Vu les autres pièces du dossier.

Vu :

- le code général des collectivités territoriales ;

- le code de la santé publique ;

- le code de justice administrative.

Les parties ont été régulièrement averties du jour de l'audience.

Ont été entendus au cours de l'audience publique :

- le rapport de Mme Roussaux, première conseillère,

- les conclusions de M. Michel, rapporteur public,

- et les observations de Me Paye-Blondet, représentant M. et Mme E..., et A... C..., représentant la commune d'Illkirch-Graffenstaden.

Considérant ce qui suit :

1. M. et Mme E... habitent depuis 1988 une habitation située à Illkirch-Graffenstaden et sont riverains du complexe sportif Albert Schweitzer, qui a été construit par la commune en 2014. Ce complexe a été mis à disposition, notamment, du club de rugby d'Illkirch-Graffenstaden (CRIG) qui l'utilise pour ses matchs et entraînements. Se plaignant principalement de nuisances sonores et visuelles générées par l'utilisation du complexe, les requérants ont, afin de faire interdire au CRIG d'utiliser le terrain synthétique, saisi le juge des référés du tribunal de grande instance de Strasbourg, lequel s'est déclaré incompétent pour connaitre d'un tel litige par une ordonnance du 31 mai 2018. Le 15 octobre 2018, les requérants ont adressé une réclamation préalable à la commune d'Illkirch-Graffenstaden et au CRIG afin d'être indemnisé de leur préjudice à hauteur de 160 000 euros. Par un courrier du 29 novembre 2018, la commune d'Illkirch-Graffenstaden a refusé de les indemniser. Ils ont alors demandé au tribunal administratif de Strasbourg de condamner solidairement la commune d'Illkirch-Graffenstaden et le CRIG à leur verser la somme de 160 000 euros en raison des préjudices subis, d'enjoindre à la commune de réaliser des travaux d'isolation phonique, d'enjoindre au CRIG d'interdire l'exploitation des installations sportives et enfin de condamner la commune à leur verser la somme de 1 500 euros au titre des frais d'expertise. Par un jugement du 7 juillet 2020 le tribunal administratif de Strasbourg a rejeté la demande des requérants. M. et Mme E... relèvent appel de ce jugement.

Sur la responsabilité de la commune d'Illkirch-Graffenstaden :

En ce qui concerne la responsabilité sans faute de la commune d'Illkirch-Graffenstaden :

2. Le maître d'ouvrage est responsable même en l'absence de faute, des dommages que les ouvrages publics dont il a la garde peuvent causer aux tiers tant en raison de leur existence que de leur fonctionnement. Il ne peut dégager sa responsabilité que s'il établit que ces dommages résultent de la faute de la victime ou d'un cas de force majeure. Ces tiers ne sont pas tenus de démontrer le caractère grave et spécial du préjudice qu'ils subissent lorsque le dommage n'est pas inhérent à l'existence même de l'ouvrage public ou à son fonctionnement et présente, par suite, un caractère accidentel.

**TRAVAIL DEMANDÉ**
(1) Dans la décision sur le complexe sportif Albert Schweitzer, quelle somme M. et Mme E... réclamaient-ils pour être indemnisés de leur préjudice ?
(2) Reprenez la décision sur le complexe sportif Albert Schweitzer à la suite de sa dernière phrase.

**EXTRAITS DE DONNÉES**
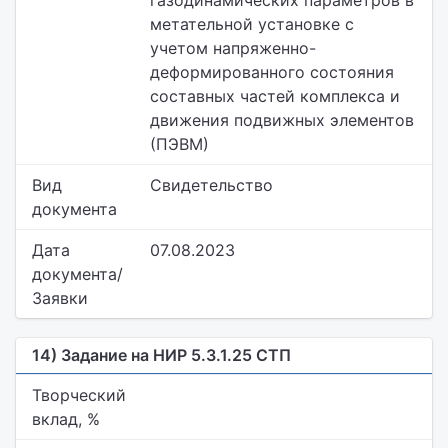
газодинамических параметров в
метательной установке с
учетом напряженно-
деформированного состояния
составных частей комплекса и
движения подвижных элементов
(ПЭВМ)
Вид
Свидетельство
документа
Дата
07.08.2023
документа/
Заявки
14) Задание на НИР 5.3.1.25 СТП
Творческий
вклад, %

**RÉPONSES PAR TÂCHE**
(1) 160 000 euros.

(2)
3. Pour que la responsabilité sans faute de la commune d'Illkirch-Graffenstaden puisse être engagée, il appartient à Monsieur et Madame E..., tiers par rapport au complexe sportif, de démontrer le caractère grave et spécial du préjudice qu'ils estiment subir en raison des nuisances sonores et visuelles, qui présentent un caractère permanent et non accidentel.

4. Aux termes de l'article R. 1334-32 du code de la santé publique : " Lorsque le bruit mentionné à l'article R. 1334-31 a pour origine (...) une activité sportive, culturelle ou de loisir, organisée de façon habituelle ou soumise à autorisation, et dont les conditions d'exercice relatives au bruit n'ont pas été fixées par les autorités compétentes, l'atteinte à la tranquillité du voisinage ou à la santé de l'homme est caractérisée si l'émergence globale de ce bruit perçu par autrui, telle que définie à l'article R. 1334-33, est supérieure aux valeurs limites fixées au même article ". Aux termes de l'article R. 1334-32 du même code : " L'émergence globale dans un lieu donné est définie par la différence entre le niveau de bruit ambiant, comportant le bruit particulier en cause, et le niveau du bruit résiduel constitué par l'ensemble des bruits habituels, extérieurs et intérieurs, correspondant à l'occupation normale des locaux et au fonctionnement habituel des équipements, en l'absence du bruit particulier en cause. / Les valeurs limites de l'émergence sont de 5 décibels A en période diurne (de 7 heures à 22 heures) et de 3 dB (A) en période nocturne (de 22 heures à 7 heures), valeurs auxquelles s'ajoute un terme correctif en dB (A), fonction de la durée cumulée d'apparition du bruit particulier (...). "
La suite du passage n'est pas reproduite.